:: What the task asks ::
Go over the material below and report every line that contains the word "Figure".

:: Input data ::
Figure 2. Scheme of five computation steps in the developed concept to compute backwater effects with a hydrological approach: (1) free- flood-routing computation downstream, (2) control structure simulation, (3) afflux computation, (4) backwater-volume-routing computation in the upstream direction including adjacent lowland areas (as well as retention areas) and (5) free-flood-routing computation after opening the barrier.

---

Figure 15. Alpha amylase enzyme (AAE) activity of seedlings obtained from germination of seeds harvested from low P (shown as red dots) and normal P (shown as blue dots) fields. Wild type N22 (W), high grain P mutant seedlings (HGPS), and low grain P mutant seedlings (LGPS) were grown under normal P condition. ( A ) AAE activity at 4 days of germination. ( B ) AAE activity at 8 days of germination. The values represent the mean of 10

* * *

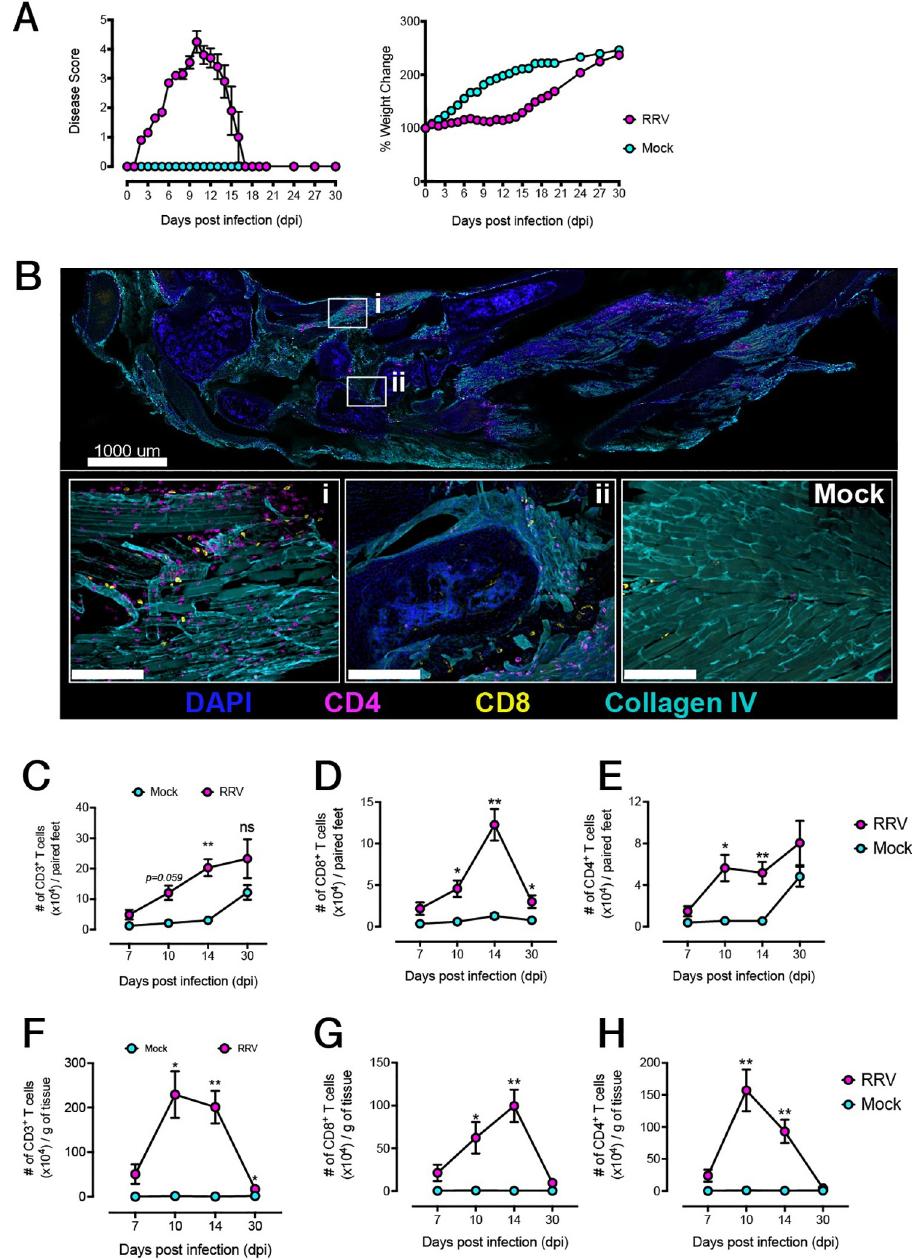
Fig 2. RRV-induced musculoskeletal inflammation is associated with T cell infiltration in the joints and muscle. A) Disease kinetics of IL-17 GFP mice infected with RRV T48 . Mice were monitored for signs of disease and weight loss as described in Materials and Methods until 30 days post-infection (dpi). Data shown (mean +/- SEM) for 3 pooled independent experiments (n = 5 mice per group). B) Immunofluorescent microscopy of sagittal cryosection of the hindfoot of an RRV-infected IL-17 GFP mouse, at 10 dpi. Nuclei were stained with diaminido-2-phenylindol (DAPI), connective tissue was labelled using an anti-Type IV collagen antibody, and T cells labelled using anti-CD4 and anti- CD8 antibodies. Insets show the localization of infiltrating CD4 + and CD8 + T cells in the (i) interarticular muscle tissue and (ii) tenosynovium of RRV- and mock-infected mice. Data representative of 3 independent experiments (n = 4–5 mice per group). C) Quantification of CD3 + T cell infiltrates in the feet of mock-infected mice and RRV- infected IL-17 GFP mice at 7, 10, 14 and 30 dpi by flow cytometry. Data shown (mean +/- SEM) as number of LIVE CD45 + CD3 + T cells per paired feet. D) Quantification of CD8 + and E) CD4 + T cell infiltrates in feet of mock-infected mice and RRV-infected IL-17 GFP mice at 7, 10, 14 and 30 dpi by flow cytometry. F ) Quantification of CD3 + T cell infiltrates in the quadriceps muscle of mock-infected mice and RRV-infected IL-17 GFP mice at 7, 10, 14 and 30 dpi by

:: Written answer ::
Figure 2. Scheme of five computation steps in the developed concept to compute backwater effects with a hydrological approach: (1) free- flood-routing computation downstream, (2) control structure simulation, (3) afflux computation, (4) backwater-volume-routing computation in the upstream direction including adjacent lowland areas (as well as retention areas) and (5) free-flood-routing computation after opening the barrier.
Figure 15. Alpha amylase enzyme (AAE) activity of seedlings obtained from germination of seeds harvested from low P (shown as red dots) and normal P (shown as blue dots) fields. Wild type N22 (W), high grain P mutant seedlings (HGPS), and low grain P mutant seedlings (LGPS) were grown under normal P condition. ( A ) AAE activity at 4 days of germination. ( B ) AAE activity at 8 days of germination. The values represent the mean of 10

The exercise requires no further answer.